I don’t understand why something that doesn’t happen now except in my own head (iyswim) should continue to upset me . Surely I should be ‘over’ it ?!

OP posts:
billy1966 · 20/09/2019 18:31

OP, you poor pet. That's hard to read, not to mind to have lived through. I wish I could give you a hug.

I'm certainly no therapist but you sound as if you have symptoms of something like PTSD. It sounds like you went through the most awful of times.

I think you are being very hard on yourself, thinking you can move on from this on your own.

I would suggest it could be very helpful to look for counseling and emotional support to help you deal with the huge hurt you feel.
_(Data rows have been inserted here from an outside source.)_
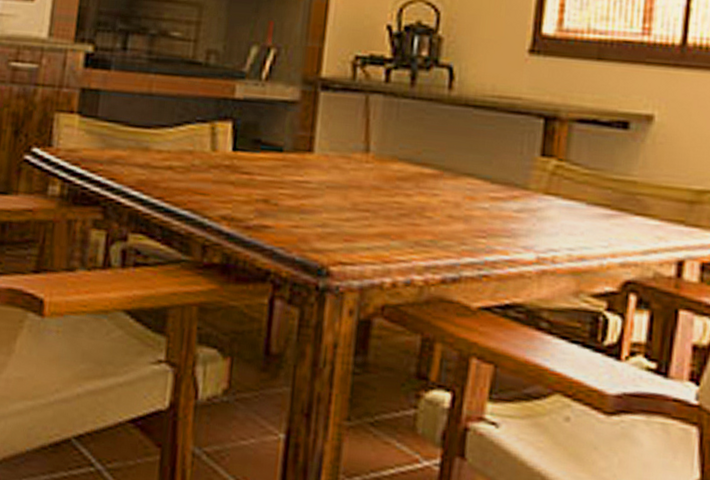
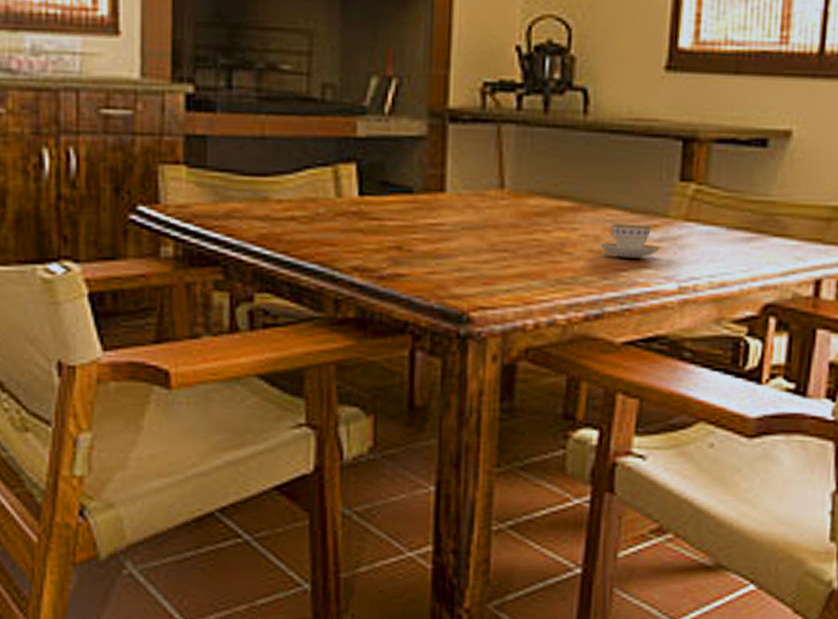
teacup: none [459,191,520,227] -> present [599,222,661,259]

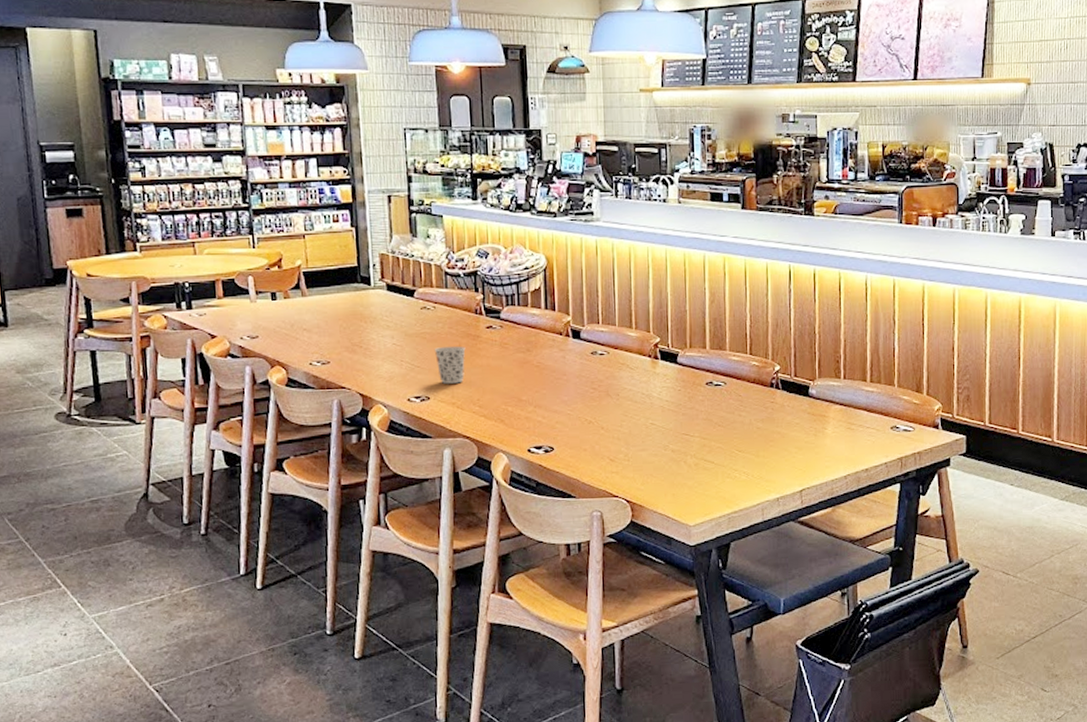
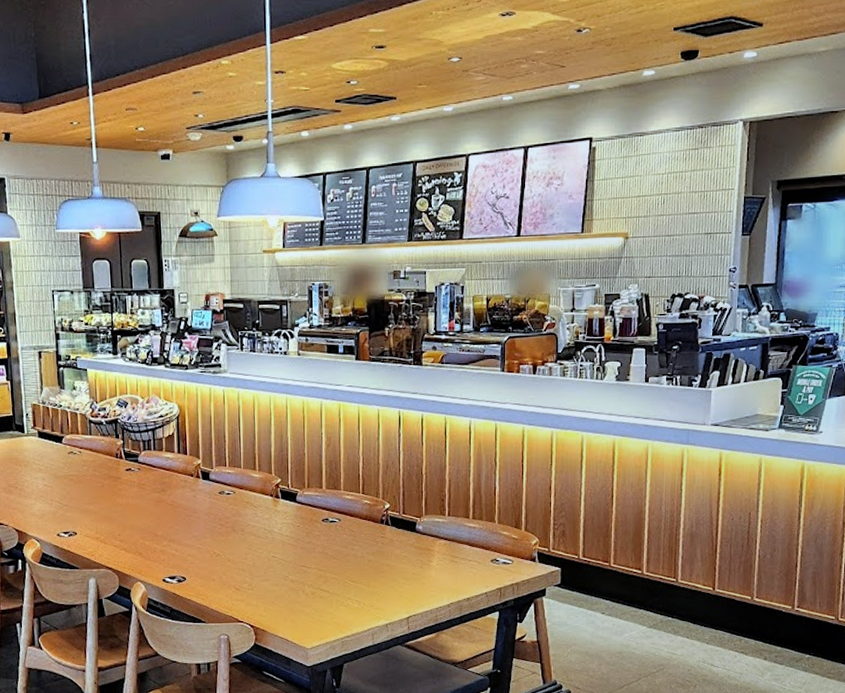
cup: present [434,346,466,384] -> none [80,487,108,521]

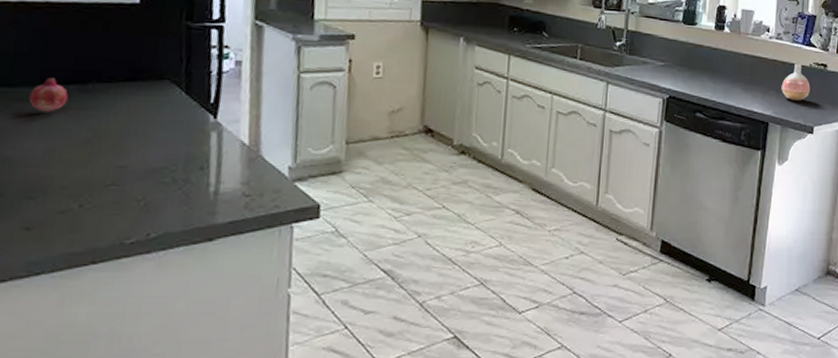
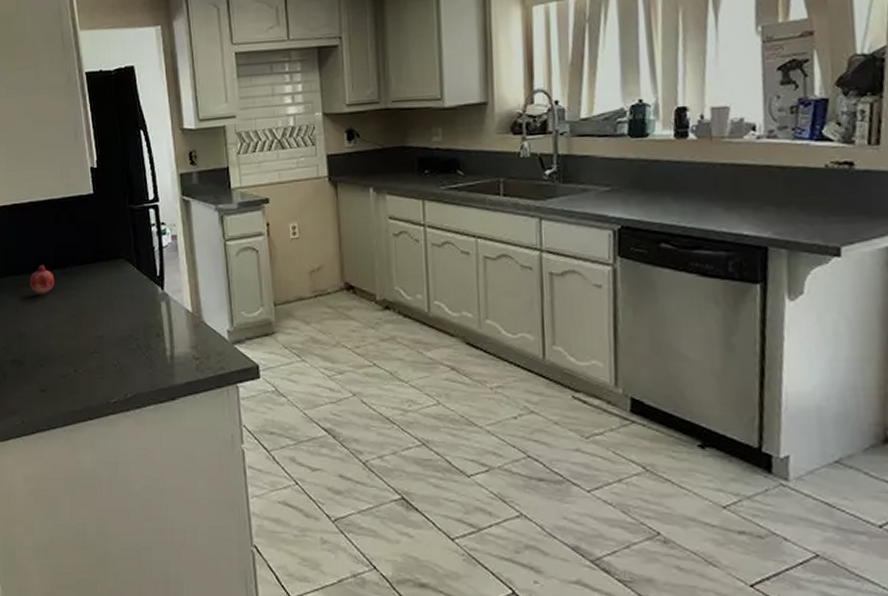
vase: present [781,64,811,101] -> none [782,166,830,215]

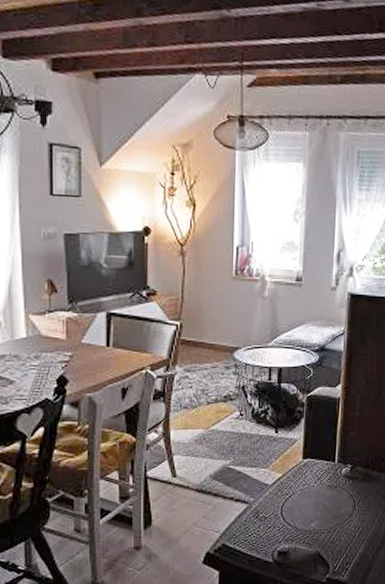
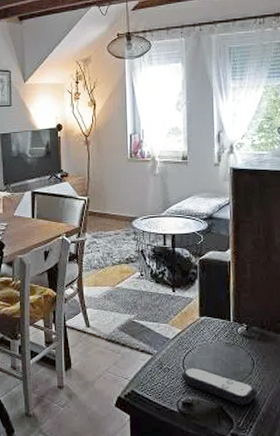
remote control: none [278,513,356,549] -> present [181,366,257,406]

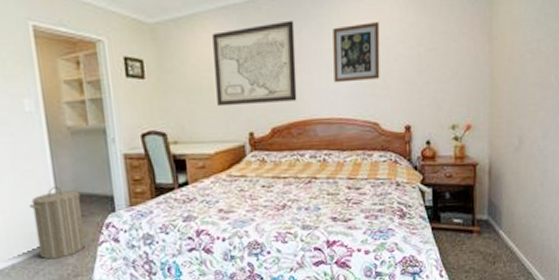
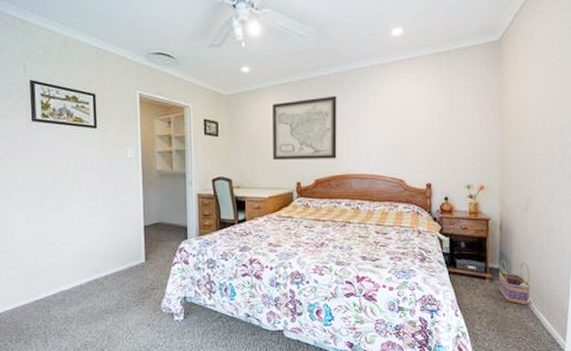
laundry hamper: present [29,187,85,260] -> none [123,216,162,274]
wall art: present [333,22,380,83] -> none [368,99,407,146]
basket: none [487,210,522,258] -> present [498,260,531,305]

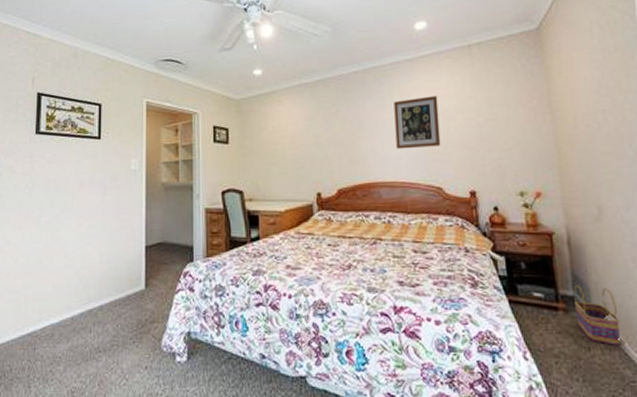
wall art: present [272,95,337,161] -> none [287,95,362,169]
wall art: none [368,99,407,146] -> present [394,96,441,149]

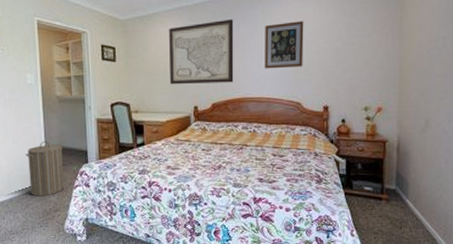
laundry hamper: none [122,235,165,304] -> present [25,141,64,197]
wall art: none [287,95,362,169] -> present [169,19,234,85]
basket: present [573,285,621,345] -> none [395,181,427,225]

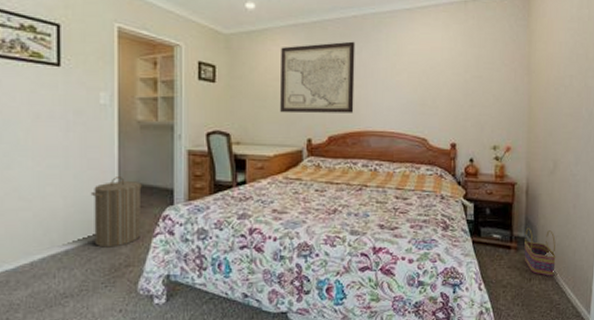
wall art: present [265,21,304,69] -> none [388,49,431,100]
basket: none [395,181,427,225] -> present [524,228,556,276]

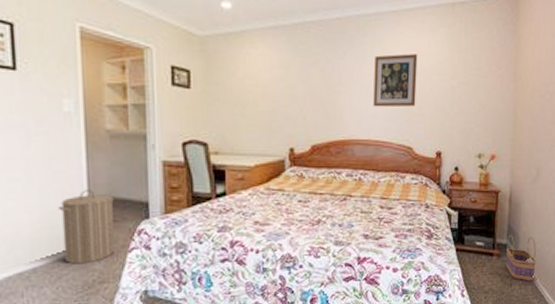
wall art: present [280,41,355,113] -> none [261,45,339,121]
wall art: none [388,49,431,100] -> present [373,54,418,107]

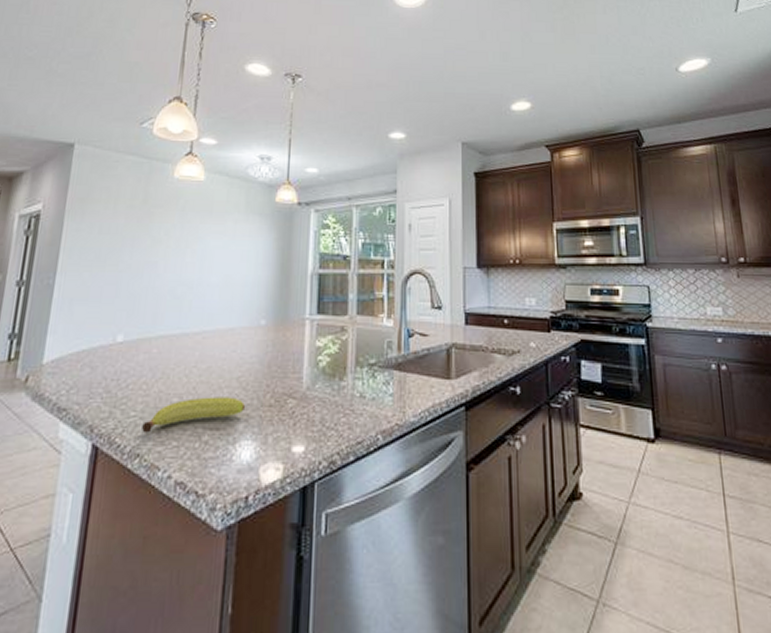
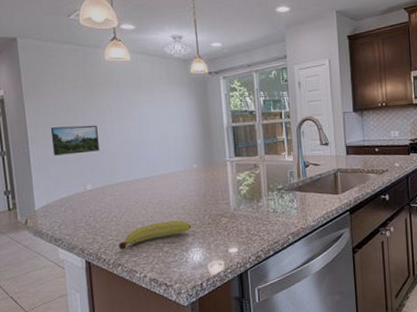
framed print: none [83,255,147,292] -> present [50,124,99,156]

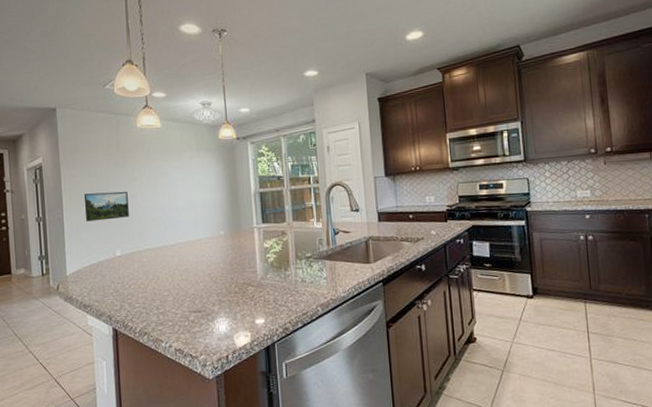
fruit: present [119,220,192,250] -> none [145,288,218,318]

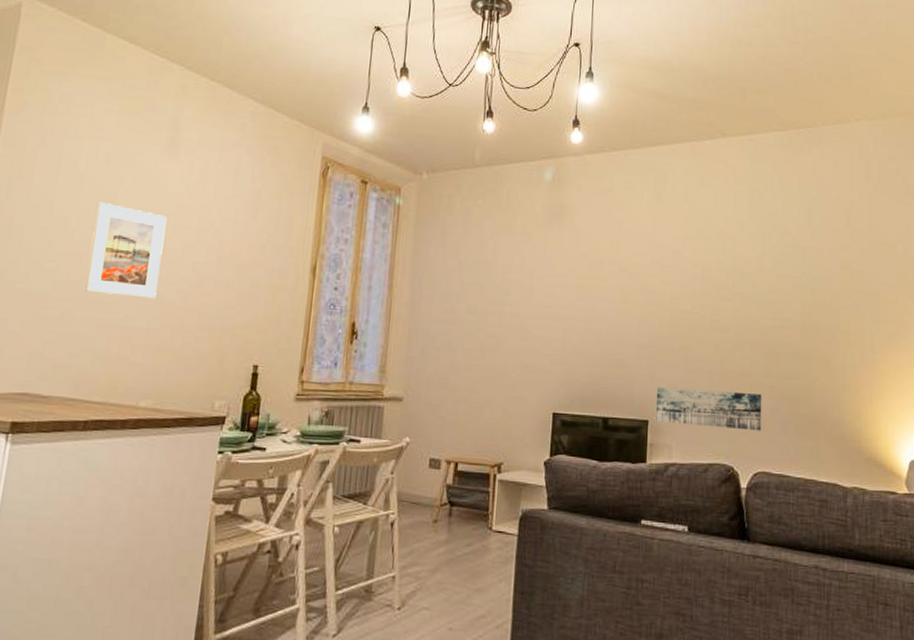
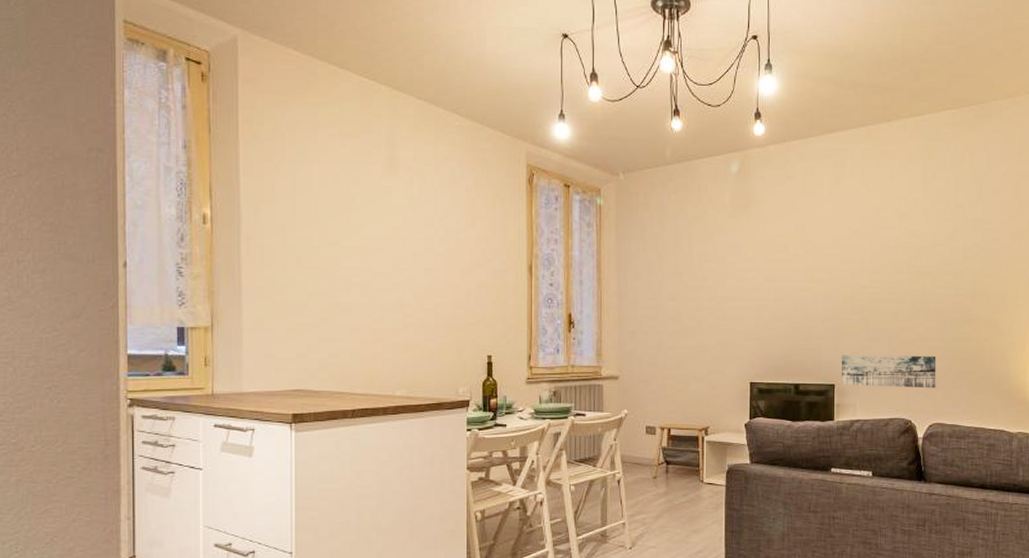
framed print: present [84,201,167,299] -> none [334,219,396,303]

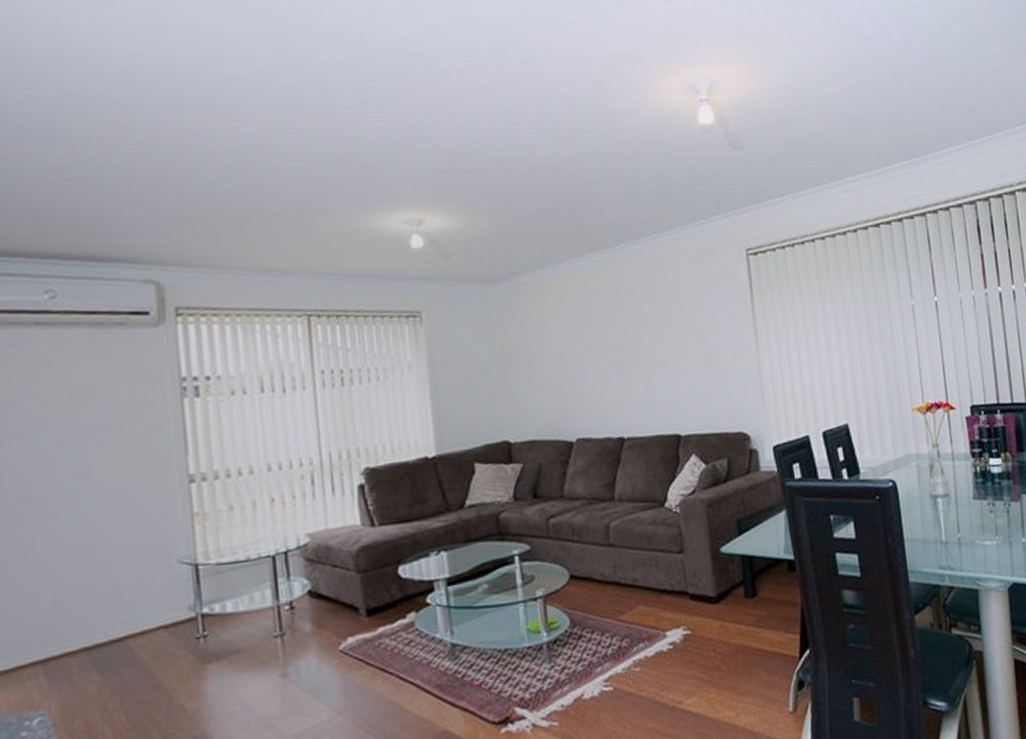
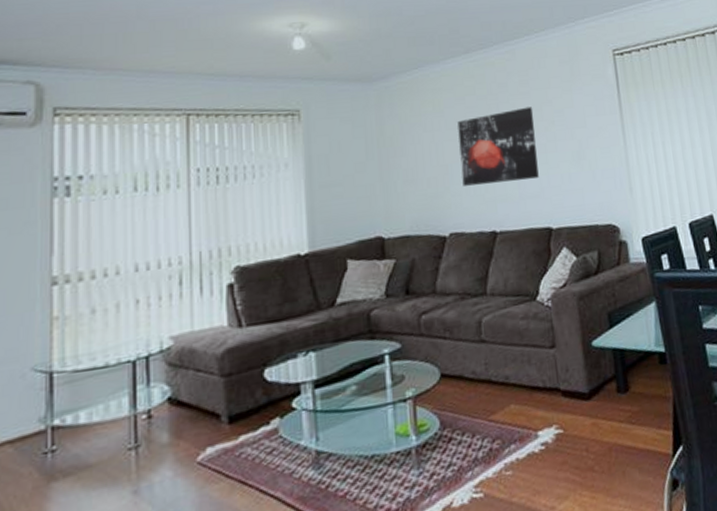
wall art: none [583,310,667,391] -> present [457,107,539,186]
To put your hugely justified hurt in perspective, my eldest didn't settle in his first year in secondary. He was quiet and hadn't any friends that he clicked with and spent lunch on his own. Now nobody was being unkind in anyway but he was lonely and sad. His father and I were heartbroken for him while trying to jolly him along. It all worked out very well for him the following year but we will never forget our upset and worry for him.
This is absolutely nothing compared with what you have gone through but 6 years later, I still feel myself filling up when I think of that time for my darling boy.

What you have experienced is hugely painful. You need to acknowledge this before you can move forward. No wonder you cry when you see those painful photos. No doubt you'd like to hug that younger you. Why wouldn't you.